→ Trecho selecionado

Waldemir Barreto/Agência Senado

Além do protesto da atriz da Globo, outros artistas também protestaram na porta do teatro

Publicado em 10/12/2021, às 07h56    Waldemir Barreto/Agência Senado    Redação BNews

A atriz global Ana Beatriz Nogueira cancelou a sua peça de teatro “Um dia a menos” depois de saber que o ex-juiz Sergio Moro lançaria nesta quinta-feira (10) seu livro no mesmo espaço, no Rio de Janeiro.

No início da noite, durante o evento de Moro, artistas protestaram na porta do teatro, localizado na Zona Sul da cidade.

Eles questionaram o por que o espaço abriu as portas para um candidato a presidente que integrou o governo Bolsonaro, conhecido por não desenvolver políticas para a área cultural.

A atriz anunciou o cancelamento da sua peça, que seria realizada no próximo mês, em seu perfil no Instagram.

→ Dados brutos
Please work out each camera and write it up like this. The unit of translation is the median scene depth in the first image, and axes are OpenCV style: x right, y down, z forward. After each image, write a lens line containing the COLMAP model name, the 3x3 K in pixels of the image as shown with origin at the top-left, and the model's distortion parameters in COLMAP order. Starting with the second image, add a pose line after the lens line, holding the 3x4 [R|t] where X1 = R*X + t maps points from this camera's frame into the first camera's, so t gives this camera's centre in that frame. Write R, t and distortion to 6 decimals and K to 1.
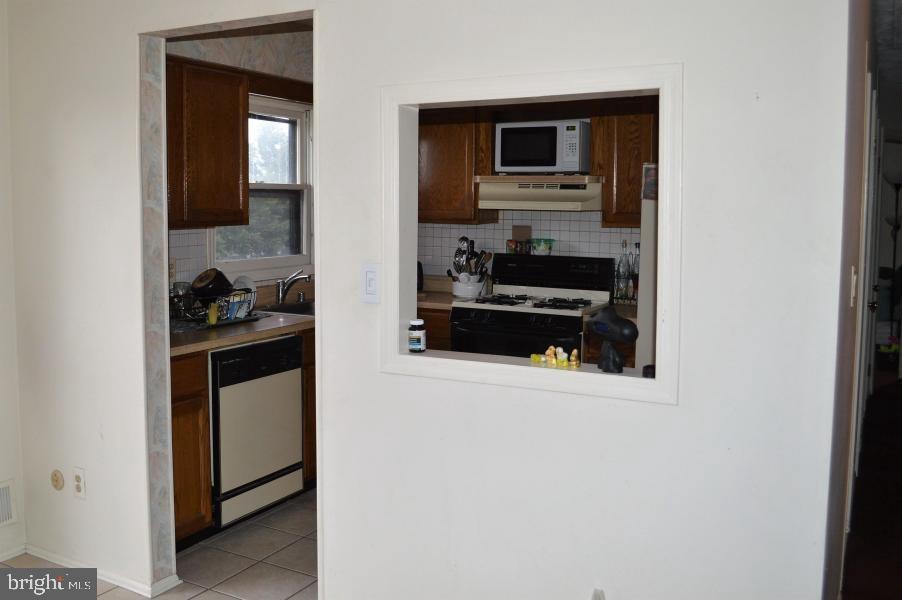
lens RADIAL K [[834.0, 0, 449.6], [0, 834.0, 270.9], [0, 0, 1]] dist [-0.081745, 0.006831]
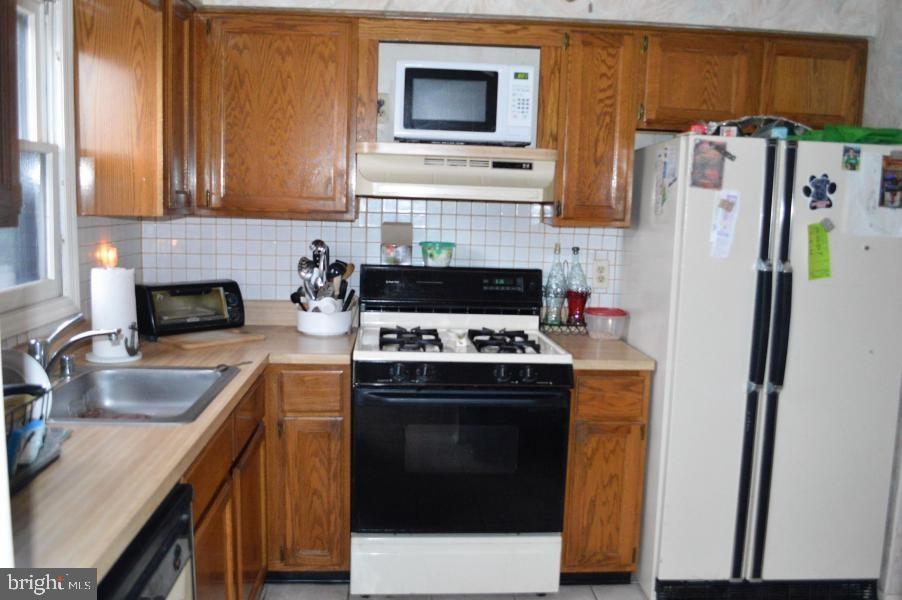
lens RADIAL K [[778.4, 0, 436.5], [0, 778.4, 300.0], [0, 0, 1]] dist [-0.076167, 0.007823]
pose [[0.862515, -0.048087, 0.503741, -0.215222], [0.019286, 0.997875, 0.062236, -0.031825], [-0.505663, -0.043965, 0.861610, 0.467896]]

→ Tarefa proposta
De acordo com o trecho, qual é o título da peça de teatro cancelada por Ana Beatriz Nogueira? A listagem constitui material independente e não guarda relação com o trecho.

→ Resposta redigida
A peça cancelada chama-se “Um dia a menos”.